Parshat Vayera: Each of us has a Mission

The great Ferris Bueller famously teaches us that “Life moves pretty fast.  If you don’t stop and look around once in a while, you could miss it.”  (To refresh your memory, you can watch him say that here:https://www.youtube.com/watch?v=HbR7axof1wk.)
I thought of Ferris this week when speaking to our Middle Schoolers about the angels in our parasha of Vayera who first visited Avraham and then Lot.  We read that three anashim, three “people,” came to greet Avraham and give him the news of the impending miraculous birth of Yitzchak.

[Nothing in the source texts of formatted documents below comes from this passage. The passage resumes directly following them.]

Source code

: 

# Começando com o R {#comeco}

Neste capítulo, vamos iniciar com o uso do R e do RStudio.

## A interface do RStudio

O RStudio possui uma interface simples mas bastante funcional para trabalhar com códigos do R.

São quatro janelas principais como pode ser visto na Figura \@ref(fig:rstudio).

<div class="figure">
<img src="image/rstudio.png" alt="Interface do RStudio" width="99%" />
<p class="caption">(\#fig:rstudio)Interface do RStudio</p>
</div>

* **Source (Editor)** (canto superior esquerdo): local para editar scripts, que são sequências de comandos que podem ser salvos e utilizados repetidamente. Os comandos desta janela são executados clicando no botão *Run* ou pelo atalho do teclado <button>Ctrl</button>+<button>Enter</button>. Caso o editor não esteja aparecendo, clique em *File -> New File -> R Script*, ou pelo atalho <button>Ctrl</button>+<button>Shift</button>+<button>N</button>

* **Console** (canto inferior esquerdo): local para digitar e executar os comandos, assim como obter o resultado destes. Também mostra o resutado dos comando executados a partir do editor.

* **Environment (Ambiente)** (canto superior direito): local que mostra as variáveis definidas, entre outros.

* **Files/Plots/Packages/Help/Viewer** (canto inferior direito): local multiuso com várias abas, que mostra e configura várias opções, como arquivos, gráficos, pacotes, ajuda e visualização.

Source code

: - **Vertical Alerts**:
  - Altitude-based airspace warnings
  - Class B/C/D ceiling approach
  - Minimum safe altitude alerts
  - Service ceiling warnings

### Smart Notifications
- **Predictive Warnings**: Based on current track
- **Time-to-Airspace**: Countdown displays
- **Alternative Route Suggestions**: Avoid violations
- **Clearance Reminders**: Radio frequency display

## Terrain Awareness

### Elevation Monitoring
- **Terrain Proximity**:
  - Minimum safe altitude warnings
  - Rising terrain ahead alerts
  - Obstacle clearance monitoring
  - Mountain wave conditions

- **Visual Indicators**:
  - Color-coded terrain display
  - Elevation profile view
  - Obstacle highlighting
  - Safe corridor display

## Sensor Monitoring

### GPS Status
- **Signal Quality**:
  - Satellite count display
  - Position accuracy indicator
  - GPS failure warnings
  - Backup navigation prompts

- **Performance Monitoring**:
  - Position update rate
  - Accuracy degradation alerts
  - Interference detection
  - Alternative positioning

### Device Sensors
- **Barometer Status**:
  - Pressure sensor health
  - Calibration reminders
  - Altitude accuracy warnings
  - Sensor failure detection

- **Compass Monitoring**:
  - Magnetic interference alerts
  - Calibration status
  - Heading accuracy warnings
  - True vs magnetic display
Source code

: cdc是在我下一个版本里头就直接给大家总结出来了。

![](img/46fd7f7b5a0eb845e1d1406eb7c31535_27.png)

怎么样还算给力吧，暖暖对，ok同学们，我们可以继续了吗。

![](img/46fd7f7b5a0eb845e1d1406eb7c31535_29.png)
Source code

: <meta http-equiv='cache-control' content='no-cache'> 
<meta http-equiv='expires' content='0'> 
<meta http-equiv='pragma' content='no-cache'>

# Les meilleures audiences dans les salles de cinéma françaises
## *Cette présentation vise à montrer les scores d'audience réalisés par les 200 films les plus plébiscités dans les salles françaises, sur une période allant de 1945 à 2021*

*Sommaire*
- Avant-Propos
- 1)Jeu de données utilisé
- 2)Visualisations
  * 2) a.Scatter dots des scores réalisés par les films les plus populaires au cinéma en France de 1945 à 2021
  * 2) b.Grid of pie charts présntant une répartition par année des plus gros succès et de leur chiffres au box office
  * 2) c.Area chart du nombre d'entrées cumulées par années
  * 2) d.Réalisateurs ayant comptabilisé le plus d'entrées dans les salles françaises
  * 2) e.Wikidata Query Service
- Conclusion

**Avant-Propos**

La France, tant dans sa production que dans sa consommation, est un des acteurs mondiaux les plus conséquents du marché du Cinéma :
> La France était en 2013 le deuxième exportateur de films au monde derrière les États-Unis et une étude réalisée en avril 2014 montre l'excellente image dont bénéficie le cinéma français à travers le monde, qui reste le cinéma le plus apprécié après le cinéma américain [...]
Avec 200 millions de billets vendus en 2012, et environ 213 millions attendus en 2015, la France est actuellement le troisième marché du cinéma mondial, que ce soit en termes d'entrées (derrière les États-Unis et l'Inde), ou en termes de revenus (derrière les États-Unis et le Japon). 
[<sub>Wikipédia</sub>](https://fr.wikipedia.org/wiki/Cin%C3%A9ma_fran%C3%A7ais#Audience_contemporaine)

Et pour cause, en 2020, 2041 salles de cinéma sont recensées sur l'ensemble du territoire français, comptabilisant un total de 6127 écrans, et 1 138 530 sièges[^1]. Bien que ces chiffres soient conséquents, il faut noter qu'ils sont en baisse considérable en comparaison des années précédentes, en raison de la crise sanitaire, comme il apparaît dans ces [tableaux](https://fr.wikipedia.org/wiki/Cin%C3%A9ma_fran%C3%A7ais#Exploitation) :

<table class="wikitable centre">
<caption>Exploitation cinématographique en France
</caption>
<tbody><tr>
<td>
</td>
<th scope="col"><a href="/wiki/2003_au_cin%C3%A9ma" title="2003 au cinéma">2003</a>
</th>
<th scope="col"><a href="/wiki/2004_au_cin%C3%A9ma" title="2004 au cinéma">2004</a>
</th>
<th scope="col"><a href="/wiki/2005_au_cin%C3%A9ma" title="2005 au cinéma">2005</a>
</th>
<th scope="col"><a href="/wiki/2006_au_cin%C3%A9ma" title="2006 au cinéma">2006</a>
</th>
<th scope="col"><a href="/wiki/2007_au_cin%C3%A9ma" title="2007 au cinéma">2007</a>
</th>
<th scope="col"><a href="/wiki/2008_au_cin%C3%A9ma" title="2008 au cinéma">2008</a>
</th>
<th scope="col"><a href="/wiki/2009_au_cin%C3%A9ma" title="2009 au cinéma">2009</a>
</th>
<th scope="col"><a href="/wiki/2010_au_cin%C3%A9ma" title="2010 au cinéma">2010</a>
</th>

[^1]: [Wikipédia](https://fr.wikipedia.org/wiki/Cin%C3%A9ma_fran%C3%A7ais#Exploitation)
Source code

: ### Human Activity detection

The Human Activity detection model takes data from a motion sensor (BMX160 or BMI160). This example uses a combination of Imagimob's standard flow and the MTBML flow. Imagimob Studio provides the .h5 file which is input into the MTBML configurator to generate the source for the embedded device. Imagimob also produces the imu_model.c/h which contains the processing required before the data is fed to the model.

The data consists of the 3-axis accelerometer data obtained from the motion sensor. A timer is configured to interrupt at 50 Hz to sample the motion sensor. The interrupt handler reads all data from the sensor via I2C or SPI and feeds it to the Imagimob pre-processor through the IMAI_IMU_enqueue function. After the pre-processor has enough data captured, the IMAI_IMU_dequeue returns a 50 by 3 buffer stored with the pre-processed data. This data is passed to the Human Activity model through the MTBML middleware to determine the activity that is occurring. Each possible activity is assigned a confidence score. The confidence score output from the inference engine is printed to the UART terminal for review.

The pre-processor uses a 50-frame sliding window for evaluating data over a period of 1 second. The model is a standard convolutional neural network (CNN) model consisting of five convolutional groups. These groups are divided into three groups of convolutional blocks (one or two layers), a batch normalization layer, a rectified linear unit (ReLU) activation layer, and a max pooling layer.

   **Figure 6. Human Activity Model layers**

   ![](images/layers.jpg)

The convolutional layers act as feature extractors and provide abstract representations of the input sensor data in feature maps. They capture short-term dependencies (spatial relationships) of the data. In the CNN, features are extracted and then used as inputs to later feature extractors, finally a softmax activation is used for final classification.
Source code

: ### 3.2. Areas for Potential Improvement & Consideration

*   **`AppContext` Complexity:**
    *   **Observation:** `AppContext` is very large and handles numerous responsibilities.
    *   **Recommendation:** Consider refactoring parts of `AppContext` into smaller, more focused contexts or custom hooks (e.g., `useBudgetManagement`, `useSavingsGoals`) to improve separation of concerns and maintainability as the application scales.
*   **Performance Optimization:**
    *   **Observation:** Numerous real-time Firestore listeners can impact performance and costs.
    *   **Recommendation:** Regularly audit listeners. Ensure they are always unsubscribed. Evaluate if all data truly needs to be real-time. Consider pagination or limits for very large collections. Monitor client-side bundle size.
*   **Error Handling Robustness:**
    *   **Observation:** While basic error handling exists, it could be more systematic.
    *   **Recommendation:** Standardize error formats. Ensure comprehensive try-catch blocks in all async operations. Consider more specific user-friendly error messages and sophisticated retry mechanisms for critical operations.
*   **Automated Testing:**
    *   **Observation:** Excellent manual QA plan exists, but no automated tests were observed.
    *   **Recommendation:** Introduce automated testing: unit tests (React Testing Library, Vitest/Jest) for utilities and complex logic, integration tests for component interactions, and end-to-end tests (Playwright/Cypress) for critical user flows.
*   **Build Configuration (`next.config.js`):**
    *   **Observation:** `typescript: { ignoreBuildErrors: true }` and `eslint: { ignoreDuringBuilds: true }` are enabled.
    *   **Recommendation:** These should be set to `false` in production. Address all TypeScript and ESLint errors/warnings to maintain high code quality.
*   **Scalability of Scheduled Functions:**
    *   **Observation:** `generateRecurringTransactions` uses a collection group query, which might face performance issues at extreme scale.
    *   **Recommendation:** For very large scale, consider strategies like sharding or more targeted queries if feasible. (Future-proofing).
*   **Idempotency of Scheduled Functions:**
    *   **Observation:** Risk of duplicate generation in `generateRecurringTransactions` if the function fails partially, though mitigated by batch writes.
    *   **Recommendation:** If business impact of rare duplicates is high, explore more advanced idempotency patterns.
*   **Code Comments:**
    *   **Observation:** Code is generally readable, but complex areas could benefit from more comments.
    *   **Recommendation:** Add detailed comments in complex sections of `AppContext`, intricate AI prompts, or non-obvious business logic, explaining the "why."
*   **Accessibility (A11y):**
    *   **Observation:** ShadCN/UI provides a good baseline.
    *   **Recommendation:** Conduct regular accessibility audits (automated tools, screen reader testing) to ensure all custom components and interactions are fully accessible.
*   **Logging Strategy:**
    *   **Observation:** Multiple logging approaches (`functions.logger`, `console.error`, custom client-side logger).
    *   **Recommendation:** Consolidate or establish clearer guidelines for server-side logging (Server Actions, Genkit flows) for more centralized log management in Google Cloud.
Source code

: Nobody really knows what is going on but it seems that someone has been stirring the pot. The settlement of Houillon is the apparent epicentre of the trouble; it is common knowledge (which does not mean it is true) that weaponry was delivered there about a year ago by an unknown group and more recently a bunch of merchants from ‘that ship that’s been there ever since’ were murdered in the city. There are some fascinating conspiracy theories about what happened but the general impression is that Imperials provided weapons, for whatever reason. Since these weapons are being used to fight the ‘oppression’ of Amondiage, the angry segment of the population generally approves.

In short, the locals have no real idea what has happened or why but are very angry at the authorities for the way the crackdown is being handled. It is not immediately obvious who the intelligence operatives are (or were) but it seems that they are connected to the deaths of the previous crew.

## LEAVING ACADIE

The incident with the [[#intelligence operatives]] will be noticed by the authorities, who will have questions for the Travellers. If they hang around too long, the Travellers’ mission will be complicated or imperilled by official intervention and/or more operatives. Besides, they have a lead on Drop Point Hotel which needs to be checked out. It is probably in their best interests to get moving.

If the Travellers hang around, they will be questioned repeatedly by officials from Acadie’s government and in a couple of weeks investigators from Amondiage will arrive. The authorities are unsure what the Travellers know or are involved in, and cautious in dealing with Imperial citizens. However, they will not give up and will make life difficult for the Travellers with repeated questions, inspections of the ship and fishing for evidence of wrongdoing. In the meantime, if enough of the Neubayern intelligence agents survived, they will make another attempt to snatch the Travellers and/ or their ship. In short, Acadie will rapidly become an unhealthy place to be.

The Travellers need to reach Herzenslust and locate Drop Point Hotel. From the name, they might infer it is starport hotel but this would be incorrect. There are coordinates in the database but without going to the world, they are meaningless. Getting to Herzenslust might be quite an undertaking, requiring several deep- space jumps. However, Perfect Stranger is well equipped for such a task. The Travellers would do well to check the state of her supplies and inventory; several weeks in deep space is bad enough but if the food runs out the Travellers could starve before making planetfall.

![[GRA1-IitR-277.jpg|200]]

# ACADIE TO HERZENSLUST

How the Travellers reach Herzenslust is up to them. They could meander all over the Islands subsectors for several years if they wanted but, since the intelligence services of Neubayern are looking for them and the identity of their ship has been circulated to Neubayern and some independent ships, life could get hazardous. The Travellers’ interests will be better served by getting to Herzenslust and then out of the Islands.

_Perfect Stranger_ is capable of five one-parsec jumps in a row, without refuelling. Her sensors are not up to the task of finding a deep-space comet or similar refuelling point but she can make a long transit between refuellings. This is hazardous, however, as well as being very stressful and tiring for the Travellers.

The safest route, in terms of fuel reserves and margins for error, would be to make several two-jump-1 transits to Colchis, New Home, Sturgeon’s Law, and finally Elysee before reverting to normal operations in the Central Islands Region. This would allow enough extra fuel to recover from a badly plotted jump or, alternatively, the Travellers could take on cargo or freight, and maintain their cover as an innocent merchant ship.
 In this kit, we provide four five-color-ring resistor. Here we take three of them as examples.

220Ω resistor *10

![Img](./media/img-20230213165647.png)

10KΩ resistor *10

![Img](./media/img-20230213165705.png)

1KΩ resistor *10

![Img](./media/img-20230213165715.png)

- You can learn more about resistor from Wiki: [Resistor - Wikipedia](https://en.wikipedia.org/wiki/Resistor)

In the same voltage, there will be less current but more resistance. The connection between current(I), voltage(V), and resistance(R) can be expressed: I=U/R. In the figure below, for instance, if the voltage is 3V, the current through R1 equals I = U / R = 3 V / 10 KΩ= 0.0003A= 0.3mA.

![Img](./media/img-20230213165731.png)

In the next chapter, Avraham’s nephew Lot greets two melachim, two angels, at the gate of Sodom.  The Midrash Tanchuma explains that one angel came with the mission of destroying Sodom and Amora; the other’s job was to save Lot and his family.  Rashi, who cites this midrash, explains that the third angel’s mission was to bring the news of Yitzchak’s birth.  This angel’s shlichut, his mission, was done.  Since he was no longer needed, he left.
Each of us has a mission, a shlichut to perform.  The trick, like Ferris advised, is to stop and look around once in a while so we don’t miss it.  As Mordechai observes to Esther, u-mi yode’a im le’et kazot hig’at la-malchut, “who knows if this isn’t the reason you become queen?”  You need to recognize your mission for what it is.  When she hears this, Esther steps up and saves the day.
Most of us (thank God) do not have such dramatic moments of life and death in our lives; most of us have a series of mini-missions in our lives.  Because they are not so dramatic, these moments of shlichut can be challenging to recognize.  When we are called upon to help a friend, it’s clear that we need to pitch in.  It’s the times when we are not called upon, yet still need to act, that are moments of shlichut.  It’s the calls or texts when a friend or family member asks us something but really means to ask us something deeper or more important that are those moments.  If we don’t have our “shlichutantennae” up and ready, we could miss them.
It’s natural for a child to think only about his or her own needs.  If we can help our kids refine their empathy and sensitivity, helping them, in Ferris’s words, to “stop and look around once in a while,” then they will be able to capture the shlichut opportunities offered them by life.